▸ **Tasks and exercises**:
1 – In the thread on TypeScript constructors below, rewrite the paragraph beginning "Basically Envelope is a Wrapper" as one shorter sentence that keeps its main facts.
2 – Resume the thread on TypeScript constructors below, picking up right after its final sentence.

--- Passage to read ---

CODEWITHSUNDEEP
angulartypescript
Miguel Moura
Miguel Moura

Reputation: 39514

Class constructors in TypeScript

I have the following C# class:

public class Envelope<T> {

  public List<Error> Errors { get; private set; } = new List<Error>();

  public Paging Paging { get; private set; }

  public List<T> Result { get; private set; } = new List<T>();


  public Envelope(T result) : this(new List<T> { result }, null, new List<Error>()) { }

  public Envelope(List<T> result) : this (result, null, new List<Error>()) { }

  public Envelope(List<Error> errors) : this(new List<T>(), null, errors) { }

  public Envelope(List<T> result, Paging paging, List<Error> errors) {

    Errors = errors;
    Paging = paging;
    Result = result;

  }

}

I need to convert this class to TypeScript on an Angular 6 project so I did:

export class Envelope<T> {

  errors: Error[];
  paging: Paging;
  result: T[];

  constructor(result: T[], paging: Paging, errors: Error[]) {

    this.errors = errors;
    this.paging = paging;
    this.result = result;

  }

}

The problem is that Typescript does not allow more than one constructor so replicating the quite different constructors I have in C# seems impossible.

Is there a way to do this?

Should Envelope be an interface in TypeScript?

Basically Envelope is a Wrapper for an API response to contain various objecs such as the Result itself, Paging and List of possible errors.

Upvotes: 0

Views: 1251

Answers (2)

user4676340
user4676340

Reputation:

Given your code, this should work and seems waaaay simpler : 

export class Envelope<T> {
  constructor(
    public result?: T[], 
    public paging?: Paging, 
    public errors: Error[] = null
  ) {}
}

You have shorthands :

  • an access modifier appended before a constructor parameter will declare a class member. So you don't need to instanciate your class members in your constructor.
  • Using a ? after a member name renders it optional, meaning that if you don't provide it, you'll simply have undefined in place of it's value.
  • Setting a value in the parameters of a function (or a constructor) renders the member optional and gives it a default value.

--- Extracted information ---

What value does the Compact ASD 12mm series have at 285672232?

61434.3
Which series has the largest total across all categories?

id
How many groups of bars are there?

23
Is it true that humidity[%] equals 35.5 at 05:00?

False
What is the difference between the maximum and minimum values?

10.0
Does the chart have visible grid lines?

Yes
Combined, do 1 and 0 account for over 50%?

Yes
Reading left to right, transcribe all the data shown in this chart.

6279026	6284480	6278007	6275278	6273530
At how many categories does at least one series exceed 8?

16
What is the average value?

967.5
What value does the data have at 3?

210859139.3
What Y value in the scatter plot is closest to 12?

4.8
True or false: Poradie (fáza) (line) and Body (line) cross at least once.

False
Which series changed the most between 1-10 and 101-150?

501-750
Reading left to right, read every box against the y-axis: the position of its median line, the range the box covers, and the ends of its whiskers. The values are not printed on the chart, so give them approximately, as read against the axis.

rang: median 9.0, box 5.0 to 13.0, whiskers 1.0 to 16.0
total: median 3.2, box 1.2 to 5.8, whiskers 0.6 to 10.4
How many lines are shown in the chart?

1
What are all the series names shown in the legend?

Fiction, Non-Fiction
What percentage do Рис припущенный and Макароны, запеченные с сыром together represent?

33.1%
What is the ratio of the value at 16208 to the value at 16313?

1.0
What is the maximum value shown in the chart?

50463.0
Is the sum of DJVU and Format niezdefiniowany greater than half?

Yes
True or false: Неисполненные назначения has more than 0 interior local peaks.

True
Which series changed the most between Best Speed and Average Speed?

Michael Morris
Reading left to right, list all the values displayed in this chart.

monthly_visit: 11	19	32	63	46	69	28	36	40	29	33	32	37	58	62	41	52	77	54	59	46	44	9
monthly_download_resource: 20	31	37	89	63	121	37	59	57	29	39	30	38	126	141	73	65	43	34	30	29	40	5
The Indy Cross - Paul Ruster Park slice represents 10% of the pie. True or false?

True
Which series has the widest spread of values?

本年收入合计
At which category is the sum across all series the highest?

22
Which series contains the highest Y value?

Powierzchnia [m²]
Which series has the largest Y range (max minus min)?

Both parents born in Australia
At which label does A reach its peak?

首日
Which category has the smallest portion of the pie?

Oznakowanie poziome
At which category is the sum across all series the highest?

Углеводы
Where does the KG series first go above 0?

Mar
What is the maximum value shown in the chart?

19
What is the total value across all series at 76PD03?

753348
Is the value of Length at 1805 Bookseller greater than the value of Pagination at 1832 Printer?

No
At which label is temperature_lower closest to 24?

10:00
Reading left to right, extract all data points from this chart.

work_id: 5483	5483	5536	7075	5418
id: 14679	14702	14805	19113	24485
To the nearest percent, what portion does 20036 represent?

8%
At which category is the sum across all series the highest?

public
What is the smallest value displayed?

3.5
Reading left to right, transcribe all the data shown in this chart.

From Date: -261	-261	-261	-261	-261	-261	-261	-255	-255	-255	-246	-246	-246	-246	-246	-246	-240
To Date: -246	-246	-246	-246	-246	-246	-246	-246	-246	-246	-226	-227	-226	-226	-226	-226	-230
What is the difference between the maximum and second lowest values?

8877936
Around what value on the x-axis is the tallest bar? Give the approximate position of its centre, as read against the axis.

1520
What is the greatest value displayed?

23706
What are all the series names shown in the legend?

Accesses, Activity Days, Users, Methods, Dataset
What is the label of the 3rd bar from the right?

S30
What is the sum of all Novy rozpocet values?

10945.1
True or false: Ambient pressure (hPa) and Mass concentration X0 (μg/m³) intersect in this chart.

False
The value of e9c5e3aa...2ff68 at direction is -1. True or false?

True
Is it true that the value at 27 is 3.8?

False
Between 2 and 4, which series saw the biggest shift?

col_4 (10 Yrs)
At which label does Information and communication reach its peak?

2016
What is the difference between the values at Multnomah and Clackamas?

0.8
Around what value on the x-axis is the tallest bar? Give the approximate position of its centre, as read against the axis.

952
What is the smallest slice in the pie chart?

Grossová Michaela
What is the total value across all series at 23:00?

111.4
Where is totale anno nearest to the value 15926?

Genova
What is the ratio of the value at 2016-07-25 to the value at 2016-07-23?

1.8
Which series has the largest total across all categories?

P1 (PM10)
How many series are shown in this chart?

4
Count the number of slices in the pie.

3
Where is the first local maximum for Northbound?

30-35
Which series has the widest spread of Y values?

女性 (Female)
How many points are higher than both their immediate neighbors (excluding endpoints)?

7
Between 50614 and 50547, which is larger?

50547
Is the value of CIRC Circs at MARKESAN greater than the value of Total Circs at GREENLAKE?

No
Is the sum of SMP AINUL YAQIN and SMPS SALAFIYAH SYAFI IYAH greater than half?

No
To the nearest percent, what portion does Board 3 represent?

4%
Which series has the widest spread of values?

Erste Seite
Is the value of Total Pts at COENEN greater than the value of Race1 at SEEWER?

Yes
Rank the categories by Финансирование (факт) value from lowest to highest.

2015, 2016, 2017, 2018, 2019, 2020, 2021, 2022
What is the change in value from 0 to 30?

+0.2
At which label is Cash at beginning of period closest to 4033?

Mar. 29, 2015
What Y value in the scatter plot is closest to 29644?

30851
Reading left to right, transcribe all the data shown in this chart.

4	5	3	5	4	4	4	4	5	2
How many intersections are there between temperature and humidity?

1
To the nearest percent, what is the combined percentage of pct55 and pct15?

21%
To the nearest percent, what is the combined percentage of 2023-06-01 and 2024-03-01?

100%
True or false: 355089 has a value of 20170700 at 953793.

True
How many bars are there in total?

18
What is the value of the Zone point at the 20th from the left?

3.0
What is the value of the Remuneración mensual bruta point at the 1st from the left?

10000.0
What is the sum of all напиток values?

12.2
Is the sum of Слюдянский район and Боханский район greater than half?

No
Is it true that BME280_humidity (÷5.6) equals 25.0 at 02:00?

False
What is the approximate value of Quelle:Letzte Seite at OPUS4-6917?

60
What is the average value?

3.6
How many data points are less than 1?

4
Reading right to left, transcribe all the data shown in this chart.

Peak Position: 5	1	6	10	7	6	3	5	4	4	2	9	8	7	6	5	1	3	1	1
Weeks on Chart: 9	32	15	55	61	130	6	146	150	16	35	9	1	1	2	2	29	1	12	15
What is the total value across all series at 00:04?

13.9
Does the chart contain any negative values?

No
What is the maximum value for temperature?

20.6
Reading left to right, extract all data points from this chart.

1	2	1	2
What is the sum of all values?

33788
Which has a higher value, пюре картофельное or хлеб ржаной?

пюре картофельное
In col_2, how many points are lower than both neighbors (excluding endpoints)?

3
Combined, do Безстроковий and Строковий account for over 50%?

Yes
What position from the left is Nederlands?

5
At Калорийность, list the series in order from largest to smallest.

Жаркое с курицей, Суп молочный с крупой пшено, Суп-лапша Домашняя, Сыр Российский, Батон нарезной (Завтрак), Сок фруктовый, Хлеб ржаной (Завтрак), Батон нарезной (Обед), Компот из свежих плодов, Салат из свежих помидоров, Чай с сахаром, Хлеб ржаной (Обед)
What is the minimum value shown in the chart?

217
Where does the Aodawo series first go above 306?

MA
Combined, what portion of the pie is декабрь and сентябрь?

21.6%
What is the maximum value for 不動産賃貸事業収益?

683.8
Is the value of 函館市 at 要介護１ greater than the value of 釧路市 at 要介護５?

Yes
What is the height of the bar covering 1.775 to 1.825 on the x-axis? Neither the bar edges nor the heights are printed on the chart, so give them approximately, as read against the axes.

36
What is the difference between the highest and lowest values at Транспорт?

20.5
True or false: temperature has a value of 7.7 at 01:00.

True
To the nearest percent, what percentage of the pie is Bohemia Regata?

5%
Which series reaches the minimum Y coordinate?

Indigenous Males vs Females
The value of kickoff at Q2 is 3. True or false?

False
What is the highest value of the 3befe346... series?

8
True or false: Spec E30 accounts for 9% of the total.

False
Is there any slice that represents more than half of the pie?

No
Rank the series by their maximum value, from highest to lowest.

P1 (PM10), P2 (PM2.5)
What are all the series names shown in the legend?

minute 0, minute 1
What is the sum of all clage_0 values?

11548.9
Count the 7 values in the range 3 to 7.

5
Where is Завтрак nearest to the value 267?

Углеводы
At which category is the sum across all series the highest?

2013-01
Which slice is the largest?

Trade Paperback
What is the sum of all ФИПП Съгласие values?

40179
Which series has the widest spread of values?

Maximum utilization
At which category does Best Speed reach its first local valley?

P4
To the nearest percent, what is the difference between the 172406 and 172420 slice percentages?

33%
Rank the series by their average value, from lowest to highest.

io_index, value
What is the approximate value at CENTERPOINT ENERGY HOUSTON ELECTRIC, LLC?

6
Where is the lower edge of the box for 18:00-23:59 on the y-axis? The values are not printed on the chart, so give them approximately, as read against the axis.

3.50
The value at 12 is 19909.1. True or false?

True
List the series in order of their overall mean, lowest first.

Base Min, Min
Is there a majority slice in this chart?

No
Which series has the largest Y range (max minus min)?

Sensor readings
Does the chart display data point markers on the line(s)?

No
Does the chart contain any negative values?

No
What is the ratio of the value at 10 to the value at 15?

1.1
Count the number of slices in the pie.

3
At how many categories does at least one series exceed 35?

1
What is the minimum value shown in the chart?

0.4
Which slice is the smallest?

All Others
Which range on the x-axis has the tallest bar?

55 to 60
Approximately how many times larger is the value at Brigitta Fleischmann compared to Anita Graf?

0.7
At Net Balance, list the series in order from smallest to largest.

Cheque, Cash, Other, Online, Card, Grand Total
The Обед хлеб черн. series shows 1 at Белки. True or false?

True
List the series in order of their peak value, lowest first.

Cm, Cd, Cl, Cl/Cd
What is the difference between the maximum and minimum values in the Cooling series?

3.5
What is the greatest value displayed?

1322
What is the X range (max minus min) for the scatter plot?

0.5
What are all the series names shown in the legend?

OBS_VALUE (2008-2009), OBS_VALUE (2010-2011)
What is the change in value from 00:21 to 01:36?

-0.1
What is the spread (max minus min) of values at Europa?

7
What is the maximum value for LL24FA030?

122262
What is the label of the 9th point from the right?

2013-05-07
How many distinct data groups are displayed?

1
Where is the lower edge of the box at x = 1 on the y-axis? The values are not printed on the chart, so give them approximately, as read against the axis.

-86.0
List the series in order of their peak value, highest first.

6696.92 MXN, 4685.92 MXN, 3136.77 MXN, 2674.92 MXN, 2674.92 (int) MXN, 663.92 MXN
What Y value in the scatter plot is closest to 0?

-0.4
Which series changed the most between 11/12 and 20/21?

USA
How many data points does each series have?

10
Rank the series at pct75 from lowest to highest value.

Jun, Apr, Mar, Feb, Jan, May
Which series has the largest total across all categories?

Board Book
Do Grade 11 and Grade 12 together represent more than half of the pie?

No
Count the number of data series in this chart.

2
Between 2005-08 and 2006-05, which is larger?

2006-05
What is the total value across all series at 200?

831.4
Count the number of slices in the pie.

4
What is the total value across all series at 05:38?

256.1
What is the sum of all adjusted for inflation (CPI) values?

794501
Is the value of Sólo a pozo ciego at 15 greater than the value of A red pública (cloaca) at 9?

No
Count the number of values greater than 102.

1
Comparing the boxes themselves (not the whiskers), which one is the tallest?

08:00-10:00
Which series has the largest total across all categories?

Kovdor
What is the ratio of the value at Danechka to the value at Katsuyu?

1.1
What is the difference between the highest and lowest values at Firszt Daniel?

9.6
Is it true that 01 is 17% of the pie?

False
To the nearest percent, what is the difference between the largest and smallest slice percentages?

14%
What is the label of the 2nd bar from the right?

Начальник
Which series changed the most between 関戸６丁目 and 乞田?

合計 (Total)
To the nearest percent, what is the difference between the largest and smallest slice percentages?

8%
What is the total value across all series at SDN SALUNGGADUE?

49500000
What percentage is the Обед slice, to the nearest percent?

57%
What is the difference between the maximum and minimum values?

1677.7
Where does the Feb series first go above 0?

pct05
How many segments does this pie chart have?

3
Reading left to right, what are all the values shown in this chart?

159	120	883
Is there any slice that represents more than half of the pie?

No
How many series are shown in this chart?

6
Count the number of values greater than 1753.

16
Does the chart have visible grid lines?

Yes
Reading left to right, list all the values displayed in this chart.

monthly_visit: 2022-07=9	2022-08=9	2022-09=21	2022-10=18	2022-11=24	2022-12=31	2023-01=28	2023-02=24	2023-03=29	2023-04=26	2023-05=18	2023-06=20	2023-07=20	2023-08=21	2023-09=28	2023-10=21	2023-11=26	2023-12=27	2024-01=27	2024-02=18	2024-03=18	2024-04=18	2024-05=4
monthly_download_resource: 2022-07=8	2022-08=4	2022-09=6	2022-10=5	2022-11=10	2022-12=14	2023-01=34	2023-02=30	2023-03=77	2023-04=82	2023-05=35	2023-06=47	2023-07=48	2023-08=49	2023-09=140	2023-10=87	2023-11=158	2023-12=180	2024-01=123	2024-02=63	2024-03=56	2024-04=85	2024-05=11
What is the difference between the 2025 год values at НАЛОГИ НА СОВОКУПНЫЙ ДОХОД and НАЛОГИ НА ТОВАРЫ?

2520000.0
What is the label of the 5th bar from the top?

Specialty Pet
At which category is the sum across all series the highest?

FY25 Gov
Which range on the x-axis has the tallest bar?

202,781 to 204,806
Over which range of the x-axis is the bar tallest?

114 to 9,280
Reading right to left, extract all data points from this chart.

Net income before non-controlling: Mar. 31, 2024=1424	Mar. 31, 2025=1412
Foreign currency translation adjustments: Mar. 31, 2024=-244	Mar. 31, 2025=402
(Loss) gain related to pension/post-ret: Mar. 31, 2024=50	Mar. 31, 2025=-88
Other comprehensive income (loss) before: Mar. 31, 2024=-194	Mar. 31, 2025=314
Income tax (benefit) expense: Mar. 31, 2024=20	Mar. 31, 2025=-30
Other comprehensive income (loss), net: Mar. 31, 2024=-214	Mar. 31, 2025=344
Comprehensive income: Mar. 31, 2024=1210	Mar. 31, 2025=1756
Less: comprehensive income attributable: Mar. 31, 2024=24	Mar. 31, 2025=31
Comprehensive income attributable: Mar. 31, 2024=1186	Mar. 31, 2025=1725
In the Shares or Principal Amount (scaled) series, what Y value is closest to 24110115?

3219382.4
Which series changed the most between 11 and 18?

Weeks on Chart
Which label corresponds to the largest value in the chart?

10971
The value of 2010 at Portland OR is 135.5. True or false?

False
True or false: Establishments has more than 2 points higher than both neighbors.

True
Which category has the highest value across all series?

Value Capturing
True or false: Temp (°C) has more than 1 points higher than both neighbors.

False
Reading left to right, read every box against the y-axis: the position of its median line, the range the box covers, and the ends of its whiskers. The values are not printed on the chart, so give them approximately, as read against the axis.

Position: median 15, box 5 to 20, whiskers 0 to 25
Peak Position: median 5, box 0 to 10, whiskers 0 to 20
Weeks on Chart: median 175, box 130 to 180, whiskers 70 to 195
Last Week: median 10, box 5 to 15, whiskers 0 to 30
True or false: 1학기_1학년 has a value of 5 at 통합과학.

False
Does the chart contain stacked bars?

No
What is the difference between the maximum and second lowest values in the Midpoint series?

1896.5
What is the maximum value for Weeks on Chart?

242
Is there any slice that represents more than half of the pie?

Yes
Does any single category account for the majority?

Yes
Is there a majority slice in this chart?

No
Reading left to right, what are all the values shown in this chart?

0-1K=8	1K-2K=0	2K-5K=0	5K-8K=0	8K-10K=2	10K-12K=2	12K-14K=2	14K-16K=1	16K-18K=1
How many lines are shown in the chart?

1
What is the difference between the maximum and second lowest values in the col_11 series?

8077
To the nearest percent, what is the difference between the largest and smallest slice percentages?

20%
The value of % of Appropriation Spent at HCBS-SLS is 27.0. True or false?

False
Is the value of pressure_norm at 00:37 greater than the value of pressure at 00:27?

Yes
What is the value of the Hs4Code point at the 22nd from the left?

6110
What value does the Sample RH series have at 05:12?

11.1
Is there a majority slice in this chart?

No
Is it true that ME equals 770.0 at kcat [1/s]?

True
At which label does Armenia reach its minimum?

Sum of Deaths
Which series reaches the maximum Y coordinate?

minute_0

---

▸ **Answers per task**:
1 – Envelope wraps an API response and holds the result, the paging, and a list of possible errors.

2 –
As a side note, Typescript allow several constructors in a ... strange way : 

export class Envelope<T> {
  constructor(public result: T[])
  constructor(public paging: Paging)
  constructor(public errors: Error[])
  // ...
  {}
}

The issue with this syntax is that you will have to test every paramter with instanceof to see if they're of the expected type, which I don't particularily like (optional parameters seems simpler to me)

Upvotes: 3

Titian Cernicova-Dragomir
Titian Cernicova-Dragomir

Reputation: 250366

You can create constructor overloads, but you have to distinguish between them manually in the implementation. In your case, the first argument for the implementation would be a union of T| T[] | Error[] and you can use type guards to manually differentiate between the cases in the union:

function isErrorArray<T>(e: T | Error[]): e is Error[] {
    return e instanceof Array && e[0] && e[0] instanceof Error;
}
export class Envelope<T> {

    errors: Error[];
    paging: Paging;
    result: T[];

    constructor(result: T)
    constructor(errors: Error[])
    constructor(result: T[], paging: Paging, errors: Error[])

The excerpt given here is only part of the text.